Pascal was an outstanding genius who studied geometry as a child. At the age of sixteen he stated and proved Pascal’s Theorem, a fact relating any six points on any conic section. The Theorem is sometimes called the “Cat’s Cradle” or the “Mystic Hexagram.” Pascal followed up this result by showing that each of Apollonius’ famous theorems about conic sections was a corollary of the Mystic Hexagram; along with Gérard Desargues (1591-1661), he was a key pioneer of projective geometry.

He also made important early contributions to calculus; indeed it was his writings that inspired Leibniz. Returning to geometry late in life, Pascal advanced the theory of the cycloid. In addition to his work in geometry and calculus, he founded probability theory, and made contributions to axiomatic theory. His name is associated with the Pascal’s Triangle of combinatorics and Pascal’s Wager in theology.

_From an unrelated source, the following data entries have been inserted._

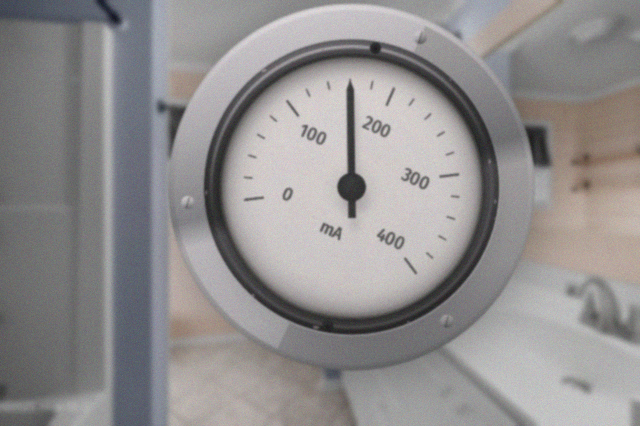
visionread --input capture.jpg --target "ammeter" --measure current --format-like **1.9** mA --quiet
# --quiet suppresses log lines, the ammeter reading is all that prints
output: **160** mA
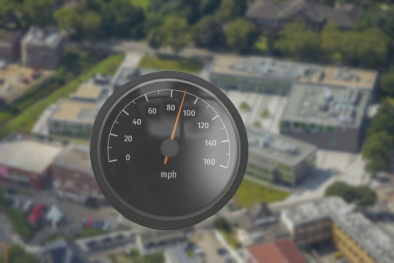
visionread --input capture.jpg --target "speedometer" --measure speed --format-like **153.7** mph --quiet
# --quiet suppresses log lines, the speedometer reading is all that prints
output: **90** mph
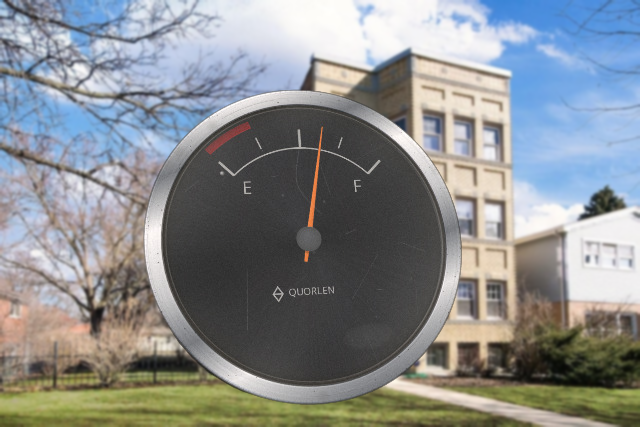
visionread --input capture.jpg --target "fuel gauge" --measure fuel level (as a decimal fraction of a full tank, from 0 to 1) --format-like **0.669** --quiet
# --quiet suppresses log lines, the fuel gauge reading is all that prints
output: **0.625**
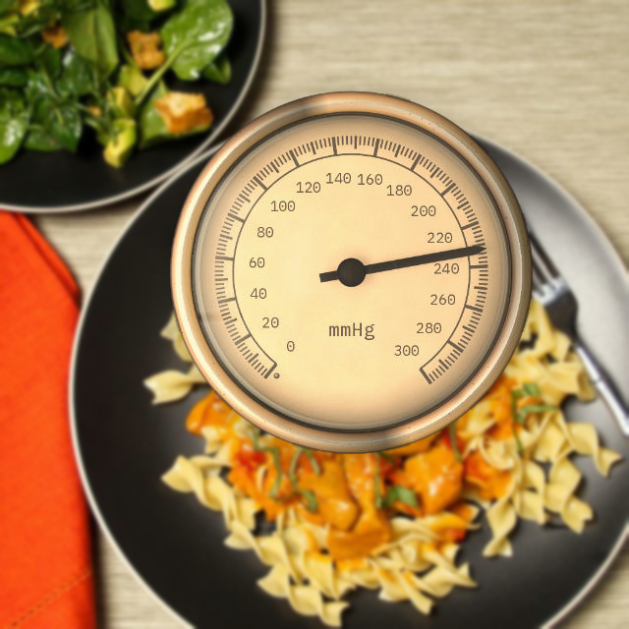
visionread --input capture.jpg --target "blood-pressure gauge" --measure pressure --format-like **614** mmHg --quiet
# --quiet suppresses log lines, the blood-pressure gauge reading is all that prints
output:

Like most of the greatest mathematicians, Pascal was interested in physics and mechanics, studying fluids, explaining vacuum, and inventing the syringe and hydraulic press. At the age of eighteen he designed and built the world’s first automatic adding machine. (Although he continued to refine this invention, it was never a commercial success.) He suffered poor health throughout his life, abandoned mathematics for religion at about age 23, wrote the philosophical treatise Pensées (“We arrive at truth, not by reason only, but also by the heart”), and died at an early age. Many think that had he devoted more years to mathematics, Pascal would have been one of the greatest mathematicians ever.